According to Kant it is extremely difficult for a man to reach maturity alone but it is easy for a group of people to do it together. When a person starts depending on others for guidance, he finds it difficult to break out of that pattern and start thinking on his own. Any mistake he makes will highlight the faults in is way of thinking. A person must possess fearlessness and vigor in order to leave immaturity. Kant’s motto of enlightenment is “have courage to use your own understanding”. Kant was us to dare to know, sapere arde. To emerge from our self-inflicted immaturity we must utilize our reason, practice critical thinking, and manifest curiosity.

Kant also speaks about public and private use of reason. Private reason is related to the reasoning of a large group of people that form an organization. Individuals in an organization cannot freely reason because every organization has an idea that they want people to accept and obey. One organization can be seen as one cog in a machine, and the machine is society. Each organization has a role to play. They want man to obey. Private reason is restricted. An individual is only able to practice reason freely as scholar. This is where public reason comes in. As long as an individual is not a part of an organization they are free to express different views on different subject matters. Kant explains that public use of reason is necessary for enlightenment to take place. Once people start expressing themselves openly in public forums, these discussion will eventually influence decisions taken by those in positions of authority.

Kant also distinguishes between the expressing of ones opinions and acting on those opinions. He uses an example of a clergyman at the church. The clergyman is appointed to teach the principles laid down by the church, so he must teach them as it is. However he can point out constructive criticisms, which can then be reviewed by his seniors. Therefore Kant points out that one cannot achieve enlightenment without following the laws of the society, he has to obey the laws but at the same time he should have the courage to criticize what he thinks is wrong or should be changed. So for Kant any society that does not obey the laws cannot achieve enlightenment.

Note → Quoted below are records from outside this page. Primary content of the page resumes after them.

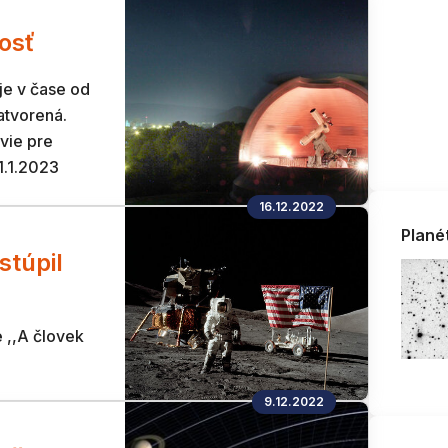
osť
je v čase od
atvorená.
vie pre
1.1.2023
16.12.2022
Plané
stúpil
 ,,A človek
9.12.2022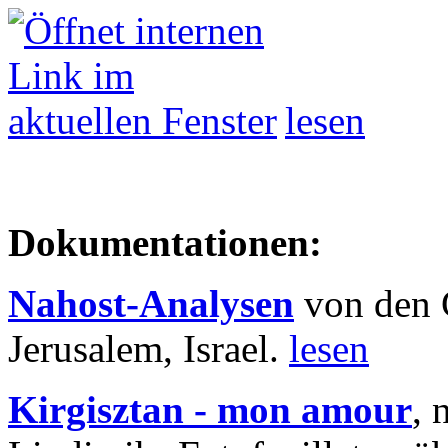
lesen
Dokumentationen:
Nahost-Analysen
von den 
Jerusalem, Israel.
lesen
Kirgisztan - mon amour
, 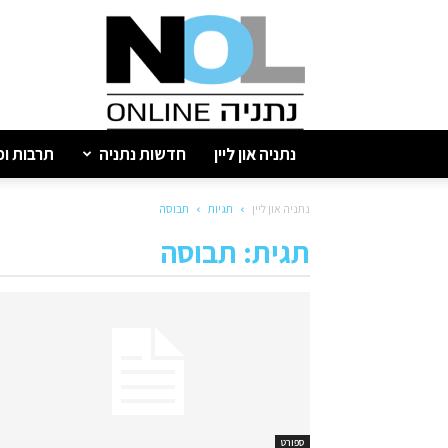
נתניה
און
ליין
נתניה און ליין
חדשות נתניה
תרבות ופ
נתניה און ליין
תגיות
תבוסה
תגית: תבוסה
ספורט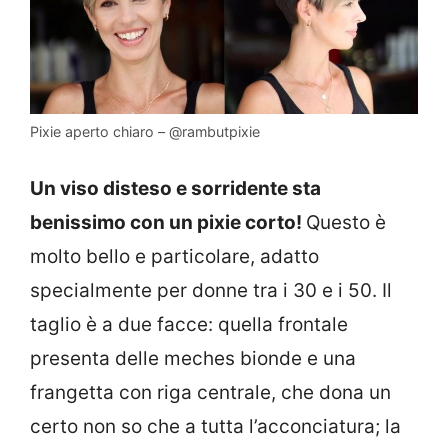
Pixie aperto chiaro – @rambutpixie
Un viso disteso e sorridente sta
benissimo con un pixie corto!
Questo è
molto bello e particolare, adatto
specialmente per donne tra i 30 e i 50. Il
taglio è a due facce: quella frontale
presenta delle meches bionde e una
frangetta con riga centrale, che dona un
certo non so che a tutta l’acconciatura; la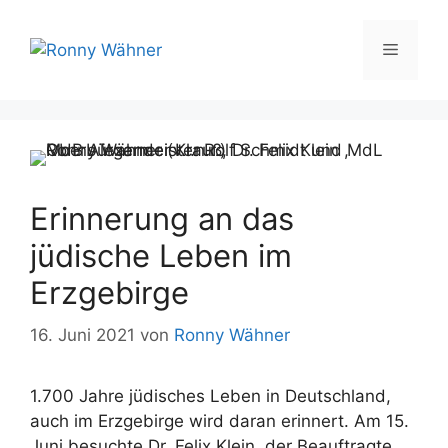
Zum
Inhalt
Menü
springen
Erinnerung an das
jüdische Leben im
Erzgebirge
16. Juni 2021
von
Ronny Wähner
1.700 Jahre jüdisches Leben in Deutschland,
auch im Erzgebirge wird daran erinnert. Am 15.
Juni besuchte Dr. Felix Klein, der Beauftragte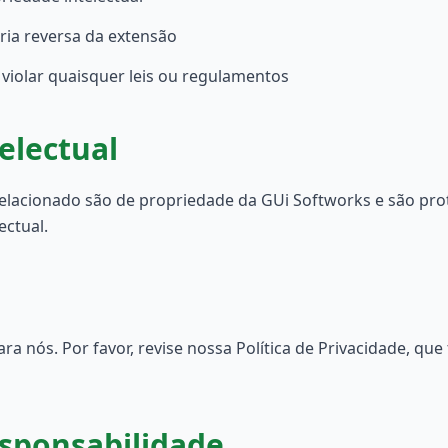
ria reversa da extensão
violar quaisquer leis ou regulamentos
electual
elacionado são de propriedade da GUi Softworks e são prot
ectual.
ra nós. Por favor, revise nossa Política de Privacidade, q
sponsabilidade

From this Kant leads to the notion of how a monarch lacks the power to declare anything upon his people which they would not declare upon themselves, arguing that the power held by a leader is authority that can only be given by the people, not taken from them. He then explains the powers and duties that should be expected from an enlightened monarch living in an enlightened age before asking whether we live in an enlightened age. Surprisingly, his answer is no, with the warning that “we do live in an age of enlightenment.” Kant clarifies that much is still lacking in terms of enlightenment, but the suggestions are a forward progression toward enlightenment as represented by the iconic figure of the enlightened monarch of the day- King Frederick II of Prussia.

Kant concludes his essay by criticizing individuals who reject the pursuit of enlightenment by arguing that in doing so they unfavorably impact the enlightenment of all. Indeed, enlightenment is superior of the individual; the freedom to act grows exponentially with the achieving of enlightenment. Once achieved, it reproduces itself in the freedom to act without fear or cowardice which keeps one unenlightened.